The bill was sponsored by Republican State Sens. Lois Kolkhorst, Angela Paxton, Charles Perry, and Democrat César Blanco, as well as Republican State Reps. Stephanie Klick and Angie Chen Button.

Other states have taken aim at segregation based on vaccine status. Some preceded Abbot in banning the practice outright. On April 2, Gov. Ron DeSantis (R) of Florida signed an executive order banning COVID-19 vaccination passports and preventing businesses from discriminating against customers based on their COVID-19 vaccination status. On May 20, Gov. Kim Reynolds of Iowa signed legislation preventing both government offices and businesses that take government contracts from demanding proof of COVID-19 vaccination. On May 24, Gov. Kay Ivey (R) of Alabama signed legislation preventing government-issued COVID-19 vaccination passports and businesses from demanding them from customers.

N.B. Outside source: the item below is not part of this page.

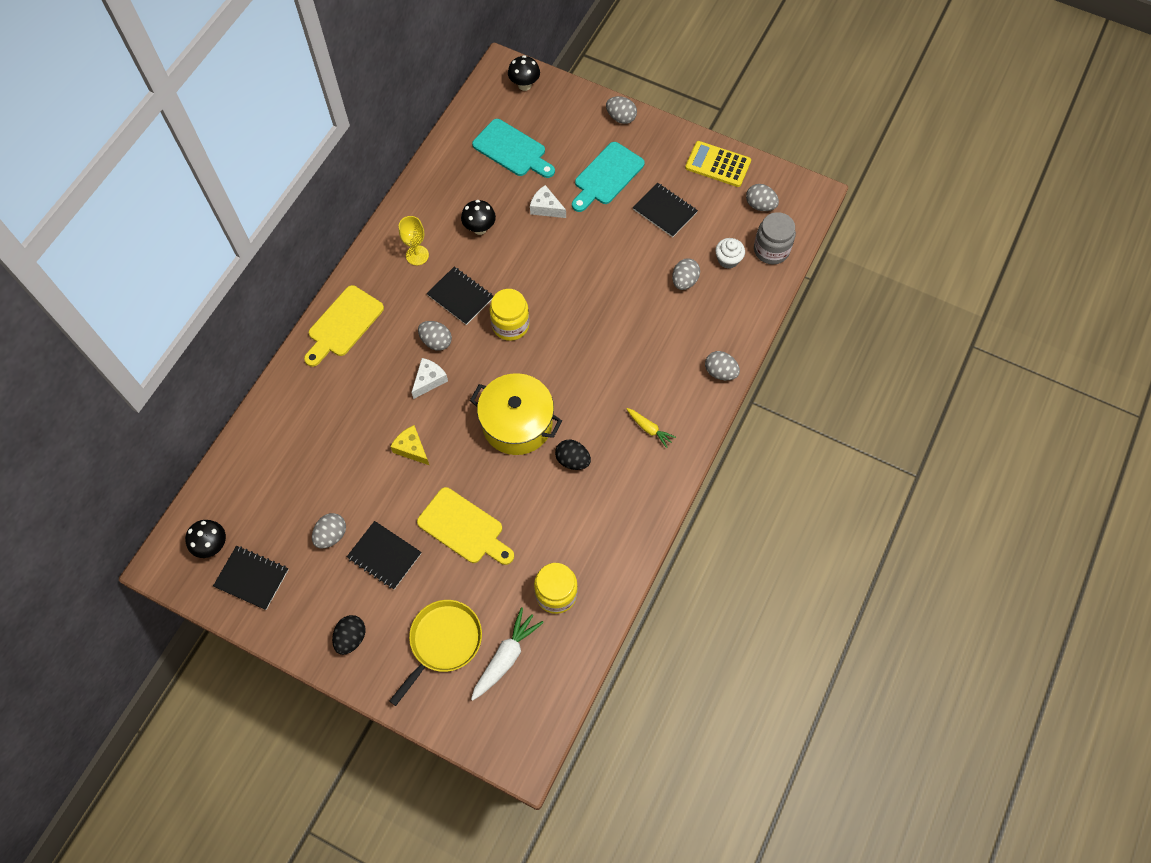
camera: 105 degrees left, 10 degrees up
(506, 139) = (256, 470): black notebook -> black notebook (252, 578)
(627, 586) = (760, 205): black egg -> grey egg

Other governors have so far concentrated on making sure government offices do not discriminate on the grounds of vaccination status. On April 7, Gov. Brad Little (R) of Idaho signed legislation banning government offices from demanding proof of COVID-19 vaccination. On April 19, Gov. Doug Ducey (R) of Arizona signed an executive order to the same effect. On April 29, Gov. Eric Holcomb (R) also signed legislation banning government offices within the state of Indiana from “issuing or requiring” a COVID-19 passport. On May 7, Wyoming’s Gov. Mark Gordon also forbade government offices from discriminating against people for not receiving the vaccine.

Some governors have so far just banned COVID-19 passports themselves. On April 13, Gov. Greg Gianforte (R) of Montana signed an executive order banning coronavirus vaccine passports. On April 21, Gov. Kristi Noem (R) of South Dakota did the same. On May 11, Gov. Henry McMaster of South Carolina also signed an executive order banning such documents.